SOURCE TEXT:
J. Finzer and Brothers Company, originally Five Brothers Tobacco Works, was a tobacco business in Louisville, Kentucky. The business was established in 1866 by the five Finzer brothers: John, Benjamin, Frederick, Rudolph, and Nicholas. The company's historic warehouse building was constructed in 1900 at 419 Finzer Street. The warehouse is listed on the National Register of Historic Places and was also used as Stewarts Dry Goods Warehouse and more recently was renovated to become the Lofts of Broadway.

==History==
The brothers were born in the Canton Berne, Switzerland. They came to the U.S. and learned to make plug tobacco at Louisville's tobacco factories.

Benjamin died in 1875 and Frederick died in 1883. Rudolph Finzer withdrew from the firm in 1882, leaving John and Nicholas to run the company.

THINGS TO DO:
(1) In the Finzer company history, take the part that opens with the words containing "J. Finzer and" and closes with "Lofts of Broadway.", and write it out again, switching "historic warehouse building" for "historic factory building".
(2) Name each of the Finzer brothers who founded the business, as listed in the Finzer company history.
(3) Carry the Finzer company history forward with the next few sentences, starting after its last sentence.

AVAILABLE DATA:
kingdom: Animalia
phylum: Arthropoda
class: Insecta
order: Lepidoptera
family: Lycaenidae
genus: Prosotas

--

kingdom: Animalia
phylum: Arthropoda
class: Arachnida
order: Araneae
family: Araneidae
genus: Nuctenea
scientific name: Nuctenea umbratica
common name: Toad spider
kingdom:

==

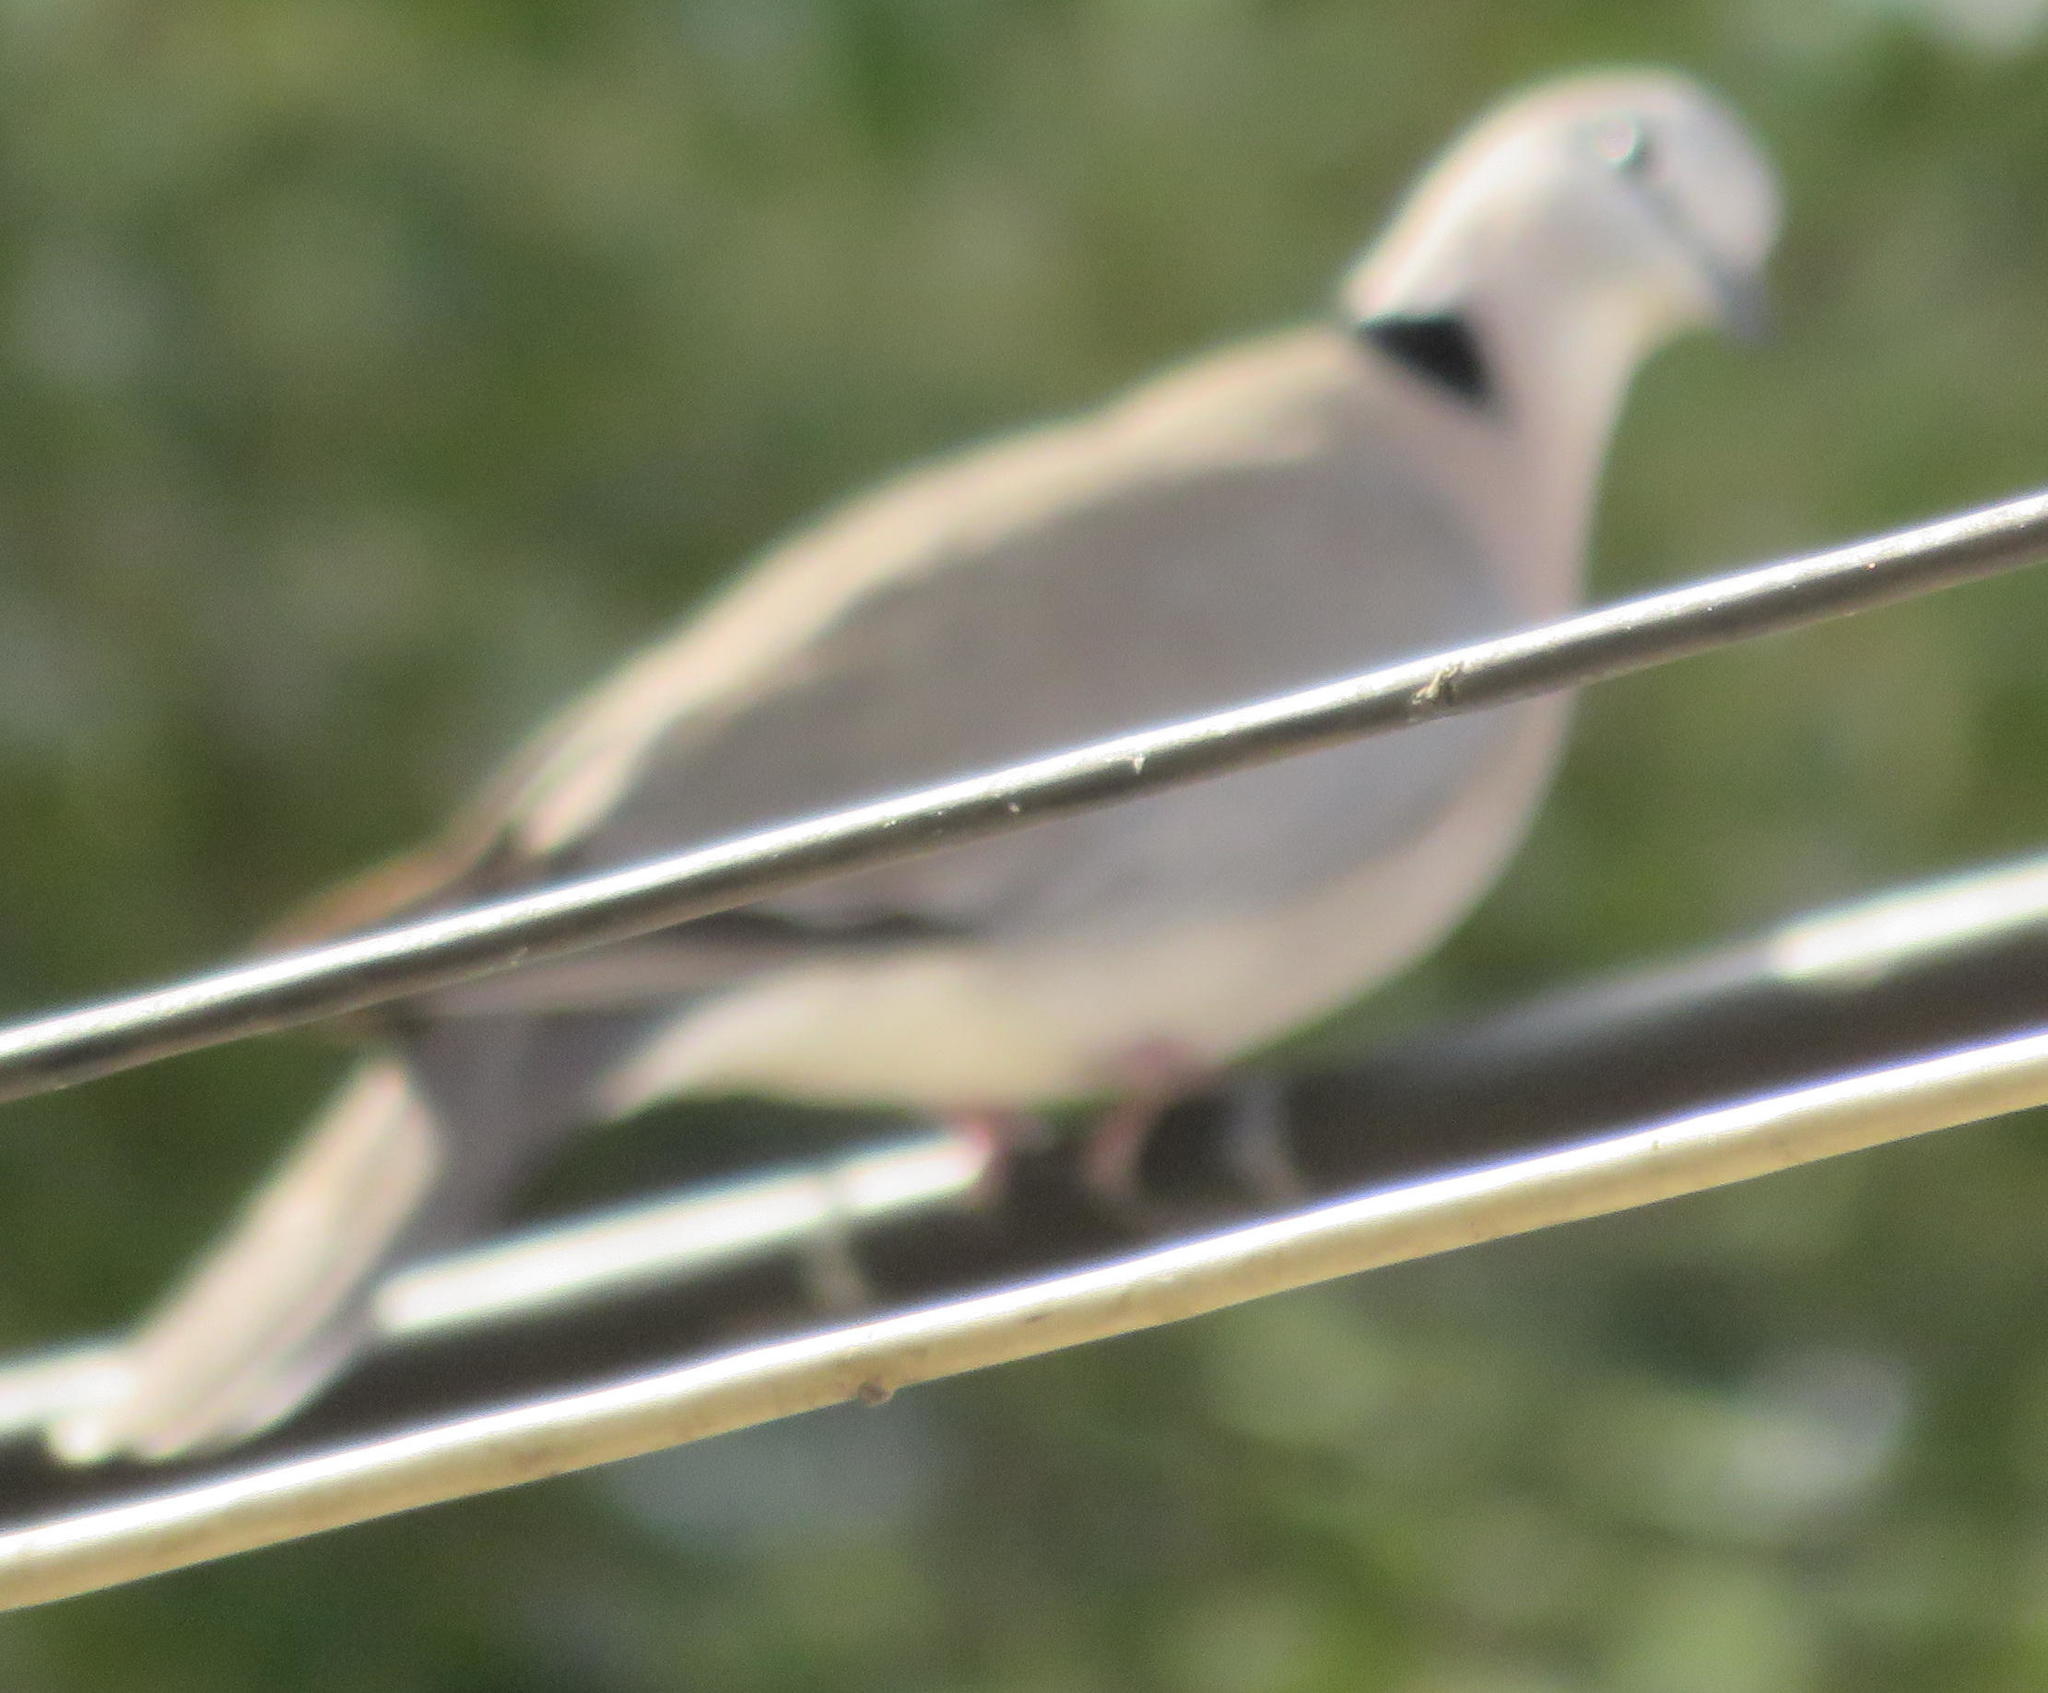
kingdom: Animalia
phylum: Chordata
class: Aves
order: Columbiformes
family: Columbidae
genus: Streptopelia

ANSWERS PROVIDED:
(1)
J. Finzer and Brothers Company, originally Five Brothers Tobacco Works, was a tobacco business in Louisville, Kentucky. The business was established in 1866 by the five Finzer brothers: John, Benjamin, Frederick, Rudolph, and Nicholas. The company's historic factory building was constructed in 1900 at 419 Finzer Street. The warehouse is listed on the National Register of Historic Places and was also used as Stewarts Dry Goods Warehouse and more recently was renovated to become the Lofts of Broadway.

(2) John, Benjamin, Frederick, Rudolph, and Nicholas.

(3)
Known for quality products and with good relations to area businessmen, the brothers built up the business and incorporated in 1882. The capital stock of the company was $200,000 and it manufactured about 4,000,000 pounds of plug tobacco annually as well as 1,000,000 pounds of smoking tobacco.

A fire destroyed their factory in 1880, it was rebuilt in 1882, and the warehouse constructed later in 1900.

==Product line==
The Finzers sold Burley leaf tobacco in sixteen-ounce plugs of navy tobacco. Their other brands included Jolly Tar, Five Brothers, and Pastime. The company published The Tobacconist, a trade paper. and used various promotions and advertising campaigns to market their wares. The business was acquired by American Tobacco Company shortly after the start of the 20th century.